Hydromyelia and Syringomyelia
Hydromyelia and syringomyelia refer to similar conditions that involve an abnormal collection of fluid within the spinal cord. As CSF builds up, it puts pressure on the spinal cord and can damage nerve cells and their connections, leading to symptoms.
In hydromyelia (also known as syringohydromyelia), the cavity that forms is connected to the fourth ventricle (normal fluid space in the brain); and this condition is almost always associated with infants and children who have hydrocephalus or certain other types of brain-related birth defects. Syringomyelia (also known as syrinx), on the other hand, features a cavity that does not communicate with any other fluid spaces, and occurs primarily in adults who have experienced spinal cord trauma.
The symptoms of hydromyelia or syringomyelia generally occur over time, and include weakness of the extremities, pain or a heavy sensation in the neck, headaches, loss of sensation in the hands and feet, walking difficulty, problems with bladder control, stiffness in the legs, and visual disturbances.
These conditions are diagnosed through clinical neurological evaluation and by using spinal cord imaging techniques such as magnetic resonance imaging (MRI) to visualize the fluid within the spinal cord. A physician selects the appropriate diagnostic tool based on the patient's age, clinical presentation, and the presence of known or suspected abnormalities of the brain or spinal cord.

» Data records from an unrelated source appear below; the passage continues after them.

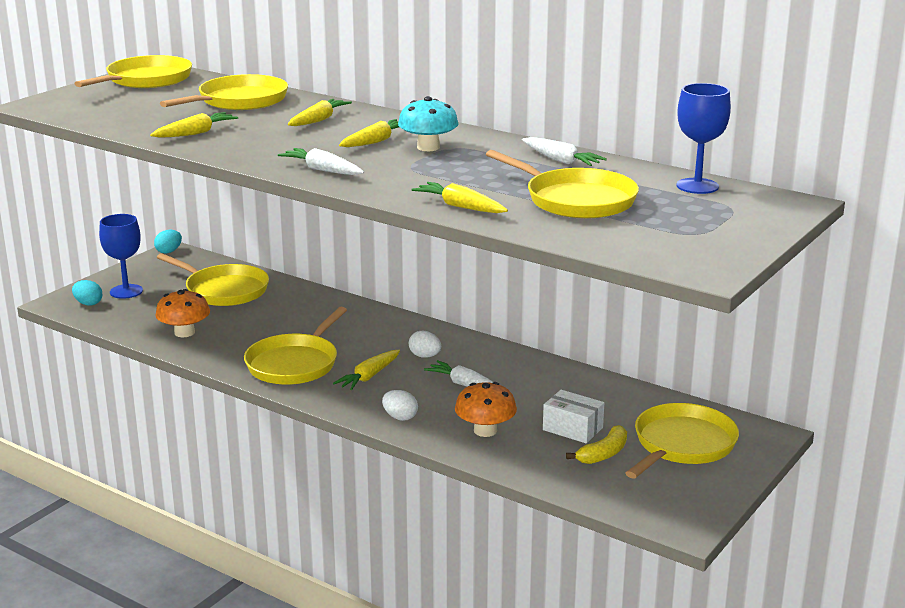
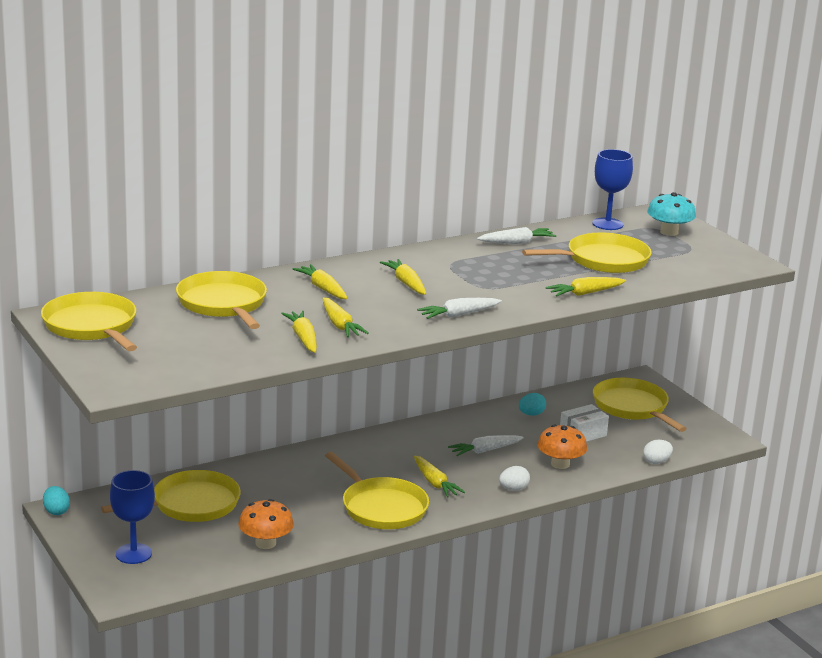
camera: 65 degrees left, 0 degrees up
turquoise egg [72,280,102,306] -> turquoise egg moved to [519,393,546,416]
turquoise mushroom [398,96,459,151] -> turquoise mushroom moved to [647,192,696,236]
white egg [409,331,441,358] -> white egg moved to [643,440,673,464]
yellow banana [566,425,627,464] -> none
none -> yellow carrot [322,297,369,337]

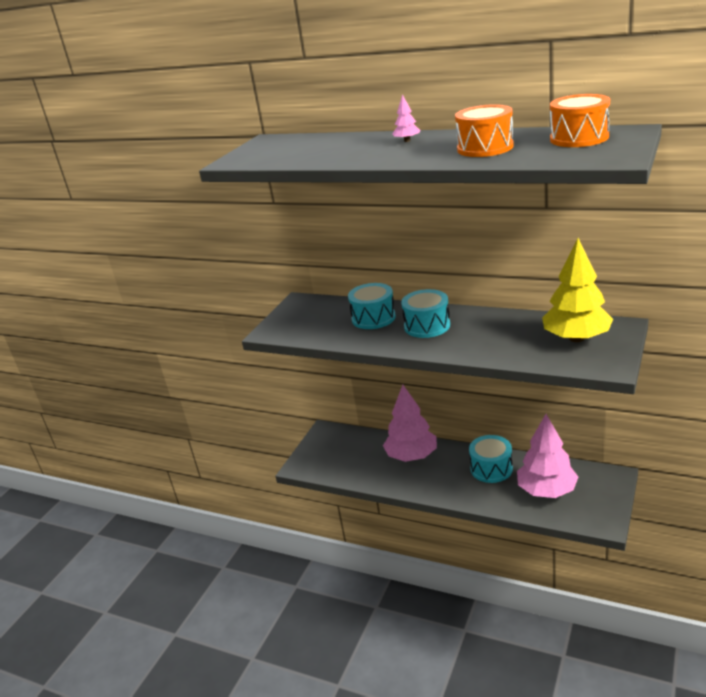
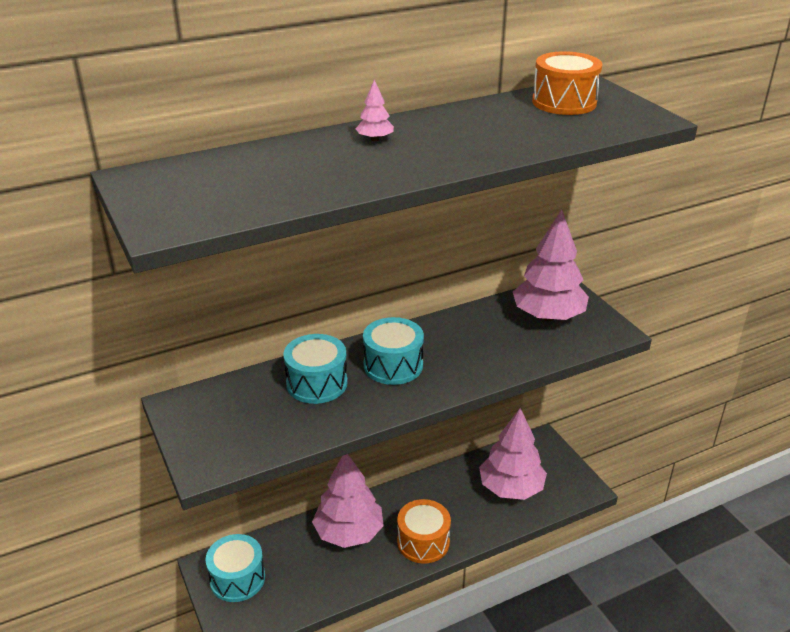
camera: 55 degrees left, 5 degrees up
orange drum [455,104,514,157] -> orange drum moved to [397,499,451,564]
turquoise drum [469,435,513,483] -> turquoise drum moved to [206,534,265,602]
yellow tree [542,238,613,342] -> pink tree [513,210,589,321]

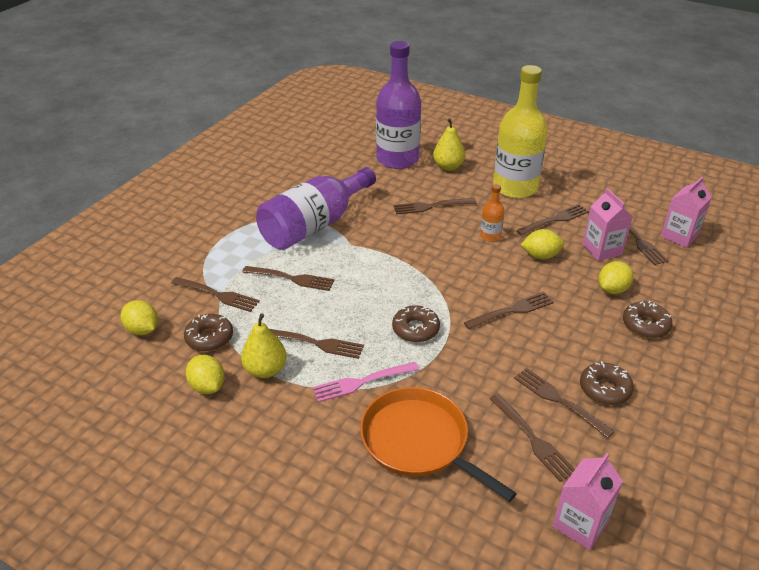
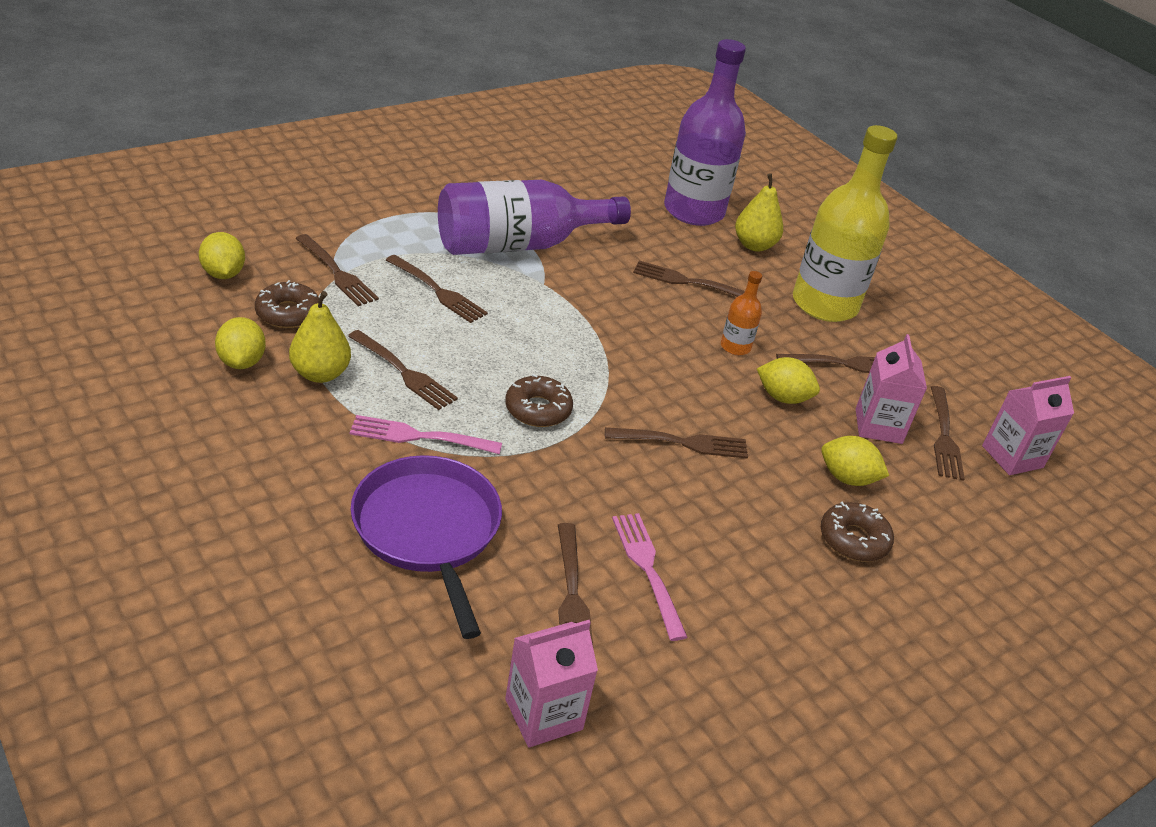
camera: 20 degrees right, 0 degrees up
orange pan [360,387,517,502] -> purple pan [351,455,502,639]
brown fork [514,368,615,439] -> pink fork [612,513,687,641]
brown donut [580,361,634,405] -> none
yellow lemon [598,261,633,294] -> yellow lemon turned 45 degrees clockwise [821,436,889,486]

Surgery is the primary method of treatment for hydromyelia and syringomyelia, and it is generally reserved for those individuals who have significant neurological problems. A variety of procedures for repair of these conditions exist whose goal is to restore normal flow of cerebral spinal fluid. These procedures include needle removal of the fluid within the cavity, placement of a shunt to divert the flow of CSF away from the cavity, or repair of the underlying source of abnormal CSF flow. The decision to operate is generally based on the severity of symptoms and the findings on MRI or other imaging studies. Patients are followed closely after surgery for signs of further neurological impairment. It is possible for some patients to require more than one surgery.